Estela si sente inerme, sopraffatta e disarmata da sdoppiarsi tra la donna che spicca il volo e si allontana da uno scenario perverso e quella che rimane tra quelle mura, intrappolata nelle sue mansioni giornaliere, nelle iniquità dei suoi metodi e nei segreti che le consentono di rimanere a galla. Ma nonostante ciò Estela è un personaggio incredibilmente profondo, una donna che lotta con una realtà che non condivide al solo scopo di mantenersi salda di corpo e di mente.
La morte aleggia costantemente nel racconto di Estela. Perché già dalle prime pagine sappiano che Julia morirà e che Estela in qualche modo è coinvolta. Con questo incipit ad alta intensità drammatica, il racconto di Estela si snoda tra i brevi capitoli. Un racconto che è al tempo stesso il preciso resoconto delle sua giornate di lavoro e il vibrante abbaglio delle dinamiche familiari di cui è testimone che inducono in lei un sentimento di straniamento e di sorda ribellione.
Un romanzo bellissimo, denso di una scrittura indimenticabile, specchio perfetto di questo mondo crudelmente dicotomico del cui rimbombo non siamo mai pienamente consapevoli.
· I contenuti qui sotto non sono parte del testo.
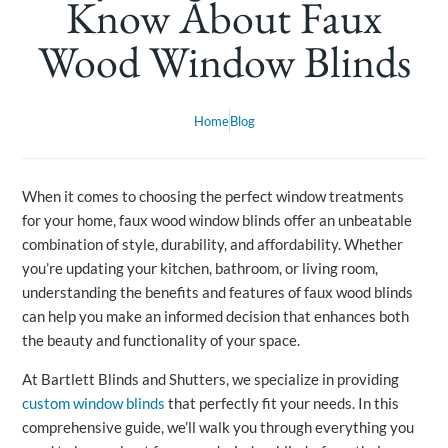
Know About Faux
Wood Window Blinds
Home
Blog
When it comes to choosing the perfect window treatments
for your home, faux wood window blinds offer an unbeatable
combination of style, durability, and affordability. Whether
you’re updating your kitchen, bathroom, or living room,
understanding the benefits and features of faux wood blinds
can help you make an informed decision that enhances both
the beauty and functionality of your space.
At Bartlett Blinds and Shutters, we specialize in providing
custom window blinds
that perfectly fit your needs. In this
comprehensive guide, we’ll walk you through everything you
Una tensione narrativa palpabile e una voce nuova, brillante e grave, interprete senza sbavatura alcuna di una società in corsa verso il baratro.
Il romanzo
Estela ha passato sette anni in quella casa, con quella famiglia. Sette anni come domestica a tempo pieno: lavare, pulire, preparare da mangiare, occuparsi della bambina, la piccola Julia. Ora Julia è morta e tocca a lei – la domestica, la tata – dare la propria versione della storia. Raccontare per esempio di come ha lasciato la vita in provincia per tentare la fortuna a Santiago, di come ha lasciato sua madre; raccontare della stanza sul retro dove ha dormito per tutto questo tempo, quella senza finestre; raccontare della bambina, delle unghie rosicchiate, delle pellicine sanguinanti; raccontare il disgusto e insieme l’affetto per i suoi datori di lavoro, le umiliazioni costanti; raccontare dei panni puliti, dei denti puliti, della faccia pulita; raccontare di Carlos, della cagnolina randagia, del veleno, della pistola.
Alia Trabucco Zerán ha scritto un romanzo sui conflitti di classe, il denaro, la famiglia, la rabbia. Una storia in cui la tensione cresce a ogni pagina per portarci a un finale inevitabile e potentissimo, che mostra come una semplice vita di routine, per chi non ha voce, può trasformarsi in un incubo. Forse, come dice Estela: «Ci sono molti modi di parlare. La voce è solo il più semplice».
L’autrice
Alia Trabucco Zerán (1983) è una scrittrice e saggista cilena. Dopo un master in scrittura creativa alla NYU, si è dottorata in letteratura latinoamericana presso lo University College di Londra. Il suo primo romanzo, La sottrazione (SUR, 2020), selezionato come miglior esordio dal Consejo Nacional de Chile e da Babelia – El País, è stato finalista al Booker International Prize. Nel 2022 ha ricevuto il Premio Anna Seghers per la sua carriera letteraria, e il Premio della British Academy per il suo libro di non fiction Las homicidas. Pulita è il suo ultimo romanzo ed è in corso di traduzione in quindici paesi.